■ SUPPLIED PASSAGE ■
****************
If I get a USB sound card will I disable onboard sound and still plug my speakers into back panel and will my Bluetooth headphones work?
No, it will not disable anything. You'll just have to tell your system which sound device to use if you want to switch over. If you're on Windows 10, opening the volume slider will show you a drop-down above the slider of the devices you can switch to.
 
No, it will not disable anything. You'll just have to tell your system which sound device to use if you want to switch over. If you're on Windows 10, opening the volume slider will show you a drop-down above the slider of the devices you can switch to.
I want to switch because my onboard doesn't play well with Ubuntu. If I do disable onboard sound in bios then OS, Ubuntu Or Windows, I use both, should just use the new. Right? And everything will work as usual?
 
Bluetooth does not use sound card, audio over Bluetooth is just an encapsulated protocol over the BT wireless driver stack, same goes for USB audio.

Depending on the nature of your audio issues, switching to USB may not help. In principle, on-board audio should be the least problematic since AC97/HDA are heavily standardized. You shouldn't be having any issues with it unless the hardware is defective or the software/driver stack got messed up.
 
It's also going to be dependent on if the USB sound option you are looking at has current drivers for Ubuntu or if drivers need to be created for it. You can usually fix audio issues in Ubuntu by simply getting the manufacturer provided audio driver stack for whatever is on your motherboard and it will remedy any issues. You mentioned that your onboard audio doesn't play well with Ubuntu? What type of onboard audio is on your system?
 
It's also going to be dependent on if the USB sound option you are looking at has current drivers for Ubuntu or if drivers need to be created for it. You can usually fix audio issues in Ubuntu by simply getting the manufacturer provided audio driver stack for whatever is on your motherboard and it will remedy any issues. You mentioned that your onboard audio doesn't play well with Ubuntu? What type of onboard audio is on your system?
The Asrock B450m pro4 r2.0 comes with Realtek alc892. There is no current linux support. The only stuff is for older kernels.
****************
■ STORED DATA ■
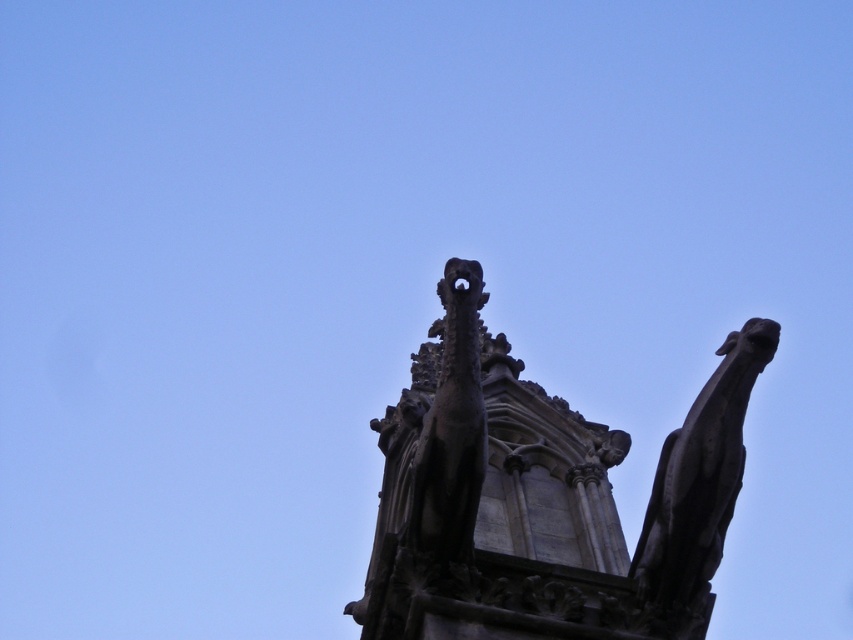
Question: Does dark gray stone gargoyle at upper center appear on the right side of dark gray stone gargoyle at upper right?

Choices:
 (A) no
 (B) yes

Answer: (A)

Question: Which point is farther from the camera taking this photo?

Choices:
 (A) (749, 374)
 (B) (384, 499)

Answer: (B)

Question: Which point is farther to the camera?

Choices:
 (A) dark gray stone gargoyle at upper center
 (B) dark gray stone gargoyle at upper right

Answer: (B)

Question: Is dark gray stone gargoyle at upper center to the right of dark gray stone gargoyle at upper right from the viewer's perspective?

Choices:
 (A) no
 (B) yes

Answer: (A)

Question: Is dark gray stone gargoyle at upper center below dark gray stone gargoyle at upper right?

Choices:
 (A) yes
 (B) no

Answer: (B)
****************
■ WHAT YOU ARE ASKED TO DO ■
In the thread about USB sound cards, which onboard audio chip does the Asrock B450m pro4 r2.0 come with?

■ TASK SOLUTION ■
Realtek alc892